L'Office défend tout autant l'importance des efforts économies d'énergie, comme l'illustre le rapport de Claude Birraux et Christian Bataille en 2009 sur la performance énergétique des bâtiments, et la nouvelle étude que je vais conduire avec Marcel Deneux sur les freins à l'innovation en matière d'économies d'énergie dans le bâtiment. Mais ces analyses montrent combien ces économies d'énergie sont difficiles à réaliser, notamment parce qu'elles requièrent des moyens financiers très importants.

Il est donc essentiel que le pays mobilise ses atouts économiques pour dégager les ressources nécessaires. En Allemagne, ces ressources se trouvent dans le charbon ; en France, moins bien dotée en ressources fossiles, elles sont apportées par l'énergie nucléaire. Il faut donc bien faire attention à ne pas tuer la poule aux oeufs d'or.

Le besoin de financement des économies d'énergie va être très important, mais il faut faire attention aux fausses bonnes idées. Je songe en particulier à cette idée évoquée, dans le cadre des travaux du débat national, par le rapport du groupe 4 chargé d'analyser les questions de financement : il s'agirait de regrouper dans une structure publique les fonds actuellement mis en réserve par les entreprises pour financer le traitement des déchets nucléaires, puis d'utiliser ces moyens là pour soutenir les économies d'énergie et les énergies renouvelables. L'idée n'a pas été retenue dans la synthèse finale, mais elle figure toujours dans le rapport du groupe 4. Elle est doublement dangereuse, car, d'un côté, elle conduirait au désengagement des entreprises productrices de déchets ; celles-ci seraient en effet incitées à se laver les mains du devenir des déchets une fois qu'elles auraient payé leur quote-part ; de l'autre, une telle idée omet le risque que les fonds soient engagés au moment où l'on en aurait vraiment besoin pour les déchets.

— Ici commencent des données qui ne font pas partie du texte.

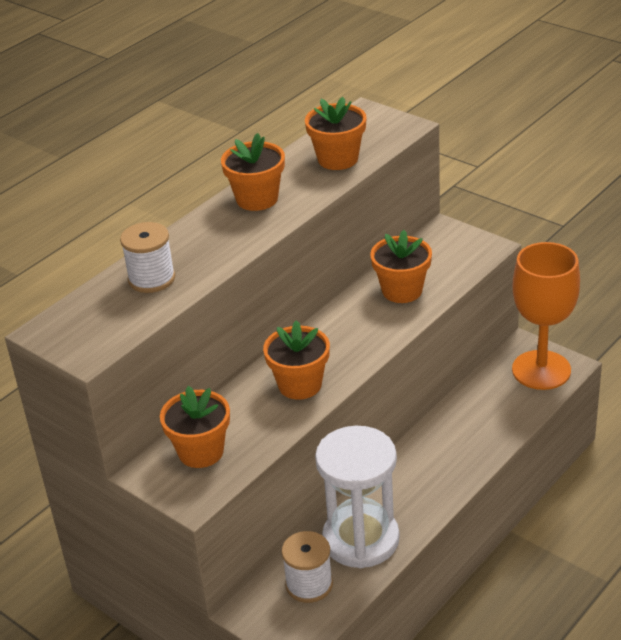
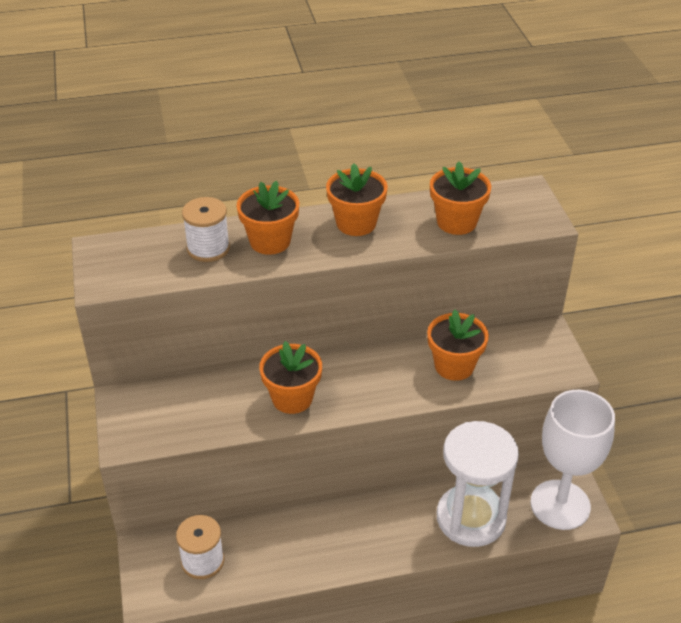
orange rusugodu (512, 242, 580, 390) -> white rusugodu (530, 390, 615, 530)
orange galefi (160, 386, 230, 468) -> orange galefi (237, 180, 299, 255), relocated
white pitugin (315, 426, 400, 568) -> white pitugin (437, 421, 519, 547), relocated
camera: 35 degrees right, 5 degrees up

Il est essentiel d'orienter les ménages vers la sobriété énergétique, mais il ne faut pas essayer de forcer la transition en créant des situations financières en porte-à-faux ; la bonne stratégie consiste à maximiser l'efficacité des moyens qu'il est possible d'obtenir de notre économie. Le double objectif de réduire à 50 % la part d'énergie nucléaire dans notre production électrique, et d'abaisser sensiblement notre consommation d'énergie à l'horizon 2050, n'est pas contestable, mais nous n'en prendrons véritablement le chemin qu'au prix d'une forte focalisation sur les mécanismes d'innovation.

Je voudrais souligner que toute transition conduit à un nouvel équilibre qui n'est pas forcément celui qu'on a imaginé au départ, et qu'il faut pouvoir essayer d'en éviter les conséquences allant à contresens. On le vérifie actuellement avec le développement rapide des énergies variables ou intermittents, qui rend nécessaire une extension, non prévue et tout à fait conséquente, du parc des centrales à gaz. Ce parc était presque inexistant il y a dix ans, et rien qu'EDF exploite aujourd'hui une quinzaine d'installations pour une capacité cumulée d'un peu plus de 12 GW, ce qui contribue plutôt à augmenter nos émissions de CO2.

C'est l'une des fonctions de l'innovation de permettre d'éviter ce genre d'effet à rebours. Il est donc essentiel de consacrer à celle-ci toutes les ressources possibles, et de concentrer particulièrement les efforts sur les dispositifs de stockage d'énergie. De ce point de vue, nous sommes en phase avec Negawatt sur la priorité à accorder à la méthanation (distincte de la méthanisation), car c'est un dispositif de stockage d'énergie qui permet par surcroît de fixer du CO2, c'est à dire de stocker du carbone. Les avancées dans cette direction constitueraient un puissant levier de compétitivité pour notre économie, car le pays en tête pour cette technologie s'ouvrira des marchés considérables.

L'action publique en matière d'innovation a devant elle deux chantiers tout à fait cruciaux pour la réussite de la transition énergétique : l'assouplissement à bon escient des procédures imposées aux nouvelles solutions technologiques ; et le renforcement des mécanismes de financement pour passer à l'étape de l'industrialisation. Il faut une véritable mobilisation générale sur ces deux chantiers pour accélérer la transition énergétique.